Indian banking still runs on complex legacy systems. How has DBS balanced modernisation with uninterrupted service?

Continuity of service is fundamental to trust, and core modernisation at DBS Bank India is undertaken incrementally. Legacy systems are progressively decomposed into smaller services that can be modernised independently. This allows new capabilities to be introduced in a controlled manner, tested rigorously and deployed without disrupting critical customer journeys.
Strong DevOps practices support this approach, with automation across testing, deployment and monitoring. Changes are introduced gradually and observed closely. Continuous monitoring, including predictive and anomaly-detection capabilities, helps identify potential issues early and address them before customers are impacted. This reflects a philosophy of responsible innovation—balancing speed with resilience.
AI is moving from pilots to production across banks. Where is DBS India seeing real gains?
DBS Bank India focuses on use cases where value and responsibility coexist. AI is embedded across customer journeys, operations and decision support, delivering gains in experience, consistency and speed. Customer engagement has benefited from AI-enabled personalisation and conversational interfaces that improve relevance and responsiveness. Internally, AI-driven co-pilots have streamlined processes and reduced manual effort while maintaining appropriate controls. Across deployments, the emphasis remains on alignment with the PURE framework and reinforcing trust among customers and employees.
As digital channels scale, how has DBS evolved its cybersecurity posture?
As our digital footprint has expanded, cybersecurity is embedded by design. Security considerations are integrated early into how platforms, APIs and AI systems are built and deployed.
Cloud environments follow a zero-trust mindset, with continuous verification, strong access controls and layered protections. APIs are secured through robust gateways, encryption and continuous monitoring, enabling participation in connected ecosystems. AI introduces new risks, so its use is governed by responsible design and continuous oversight, while AI itself is also used defensively to detect anomalies and emerging threats earlier.
How critical are cloud-native and data platforms to speed and personalisation?

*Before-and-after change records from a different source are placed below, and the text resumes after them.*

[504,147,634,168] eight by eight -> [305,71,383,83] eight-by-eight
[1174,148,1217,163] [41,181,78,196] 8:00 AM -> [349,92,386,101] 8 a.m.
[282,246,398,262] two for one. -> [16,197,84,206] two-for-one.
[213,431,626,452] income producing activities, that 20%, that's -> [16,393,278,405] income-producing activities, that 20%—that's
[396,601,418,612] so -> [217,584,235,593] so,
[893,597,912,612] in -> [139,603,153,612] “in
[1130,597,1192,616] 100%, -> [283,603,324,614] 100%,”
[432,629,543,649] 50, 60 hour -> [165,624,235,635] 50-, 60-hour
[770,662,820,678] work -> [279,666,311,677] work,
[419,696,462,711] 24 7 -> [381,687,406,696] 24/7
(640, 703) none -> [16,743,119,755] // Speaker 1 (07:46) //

Cloud-native and data platforms form the foundation of DBS Bank India’s ability to innovate with speed and care. Cloud-native architecture enables faster development and deployment while maintaining resilience as usage scales. Data platforms bring together information across channels to create a holistic understanding of customers, supporting contextual rather than generic personalisation. The use of data and AI is guided by a clear intent to remain helpful, respectful and transparent.

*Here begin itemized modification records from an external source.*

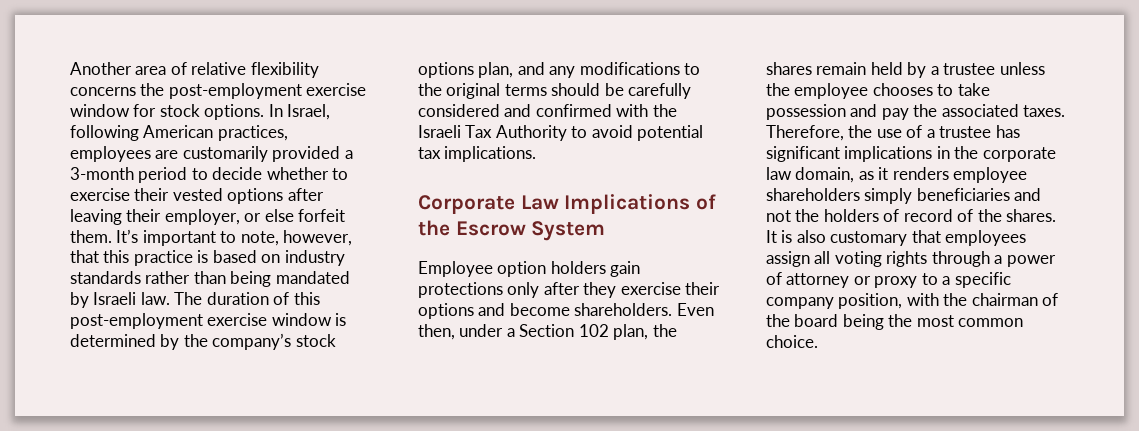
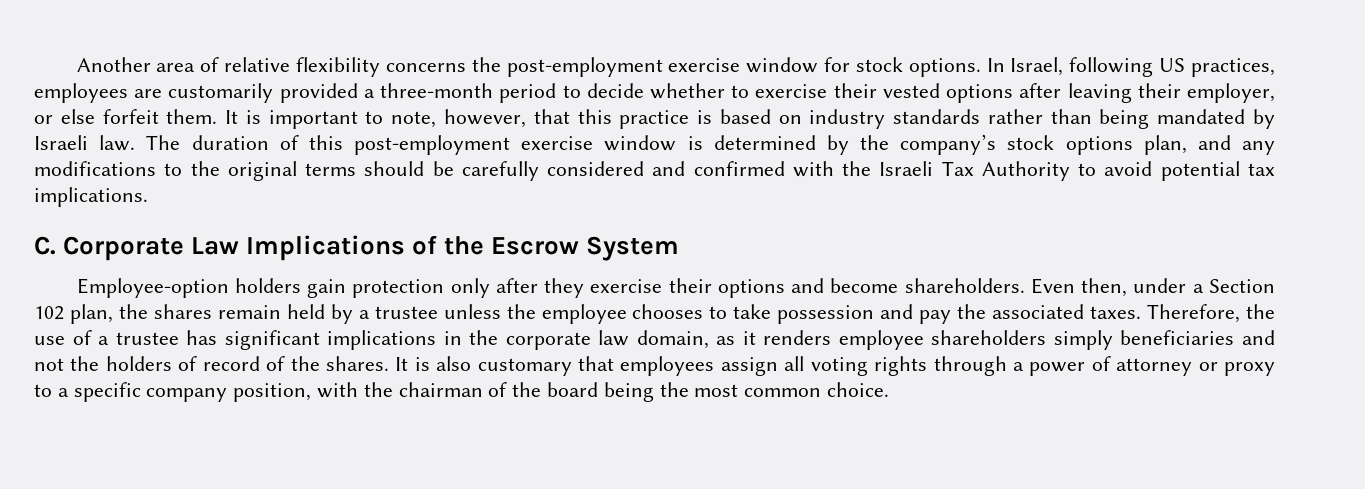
[143,125,214,138] American -> [1159,58,1186,72] US
[70,167,134,180] 3-month -> [380,83,494,98] three-month
[116,229,139,243] It’s -> [225,110,261,124] It is
(537, 154) none -> [34,236,56,255] C.
[418,261,547,277] Employee option -> [76,278,229,298] Employee-option
[418,282,503,298] protections -> [352,279,445,298] protection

How has DBS driven digital adoption within large Indian teams?
Technology transformation at DBS Bank India is treated as a people journey as much as a technical one. Adoption has been driven by building understanding and confidence rather than mandating change. Leaders play an active role in setting direction and modelling responsible technology use. Continuous learning initiatives build digital and AI literacy across roles, while agile ways of working are supported through cross-functional teams, clear ownership and a culture that values learning and iteration.

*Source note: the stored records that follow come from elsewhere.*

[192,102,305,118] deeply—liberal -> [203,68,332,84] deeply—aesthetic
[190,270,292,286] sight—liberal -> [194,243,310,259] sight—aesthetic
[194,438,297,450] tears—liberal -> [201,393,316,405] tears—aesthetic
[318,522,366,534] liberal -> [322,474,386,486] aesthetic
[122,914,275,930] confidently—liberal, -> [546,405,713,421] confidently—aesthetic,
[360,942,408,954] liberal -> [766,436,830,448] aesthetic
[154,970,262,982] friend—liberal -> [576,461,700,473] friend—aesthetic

Looking ahead, what are the key technology priorities for DBS India?
Looking ahead, DBS Bank India will continue to balance innovation with responsibility. Deepening the use of AI and Gen AI to deliver more proactive, insight-led experiences remains a priority, guided by Responsible AI principles. Strengthening cloud-native architecture and the data fabric will support scalability and faster experimentation, alongside sustained investment in building a future-ready workforce.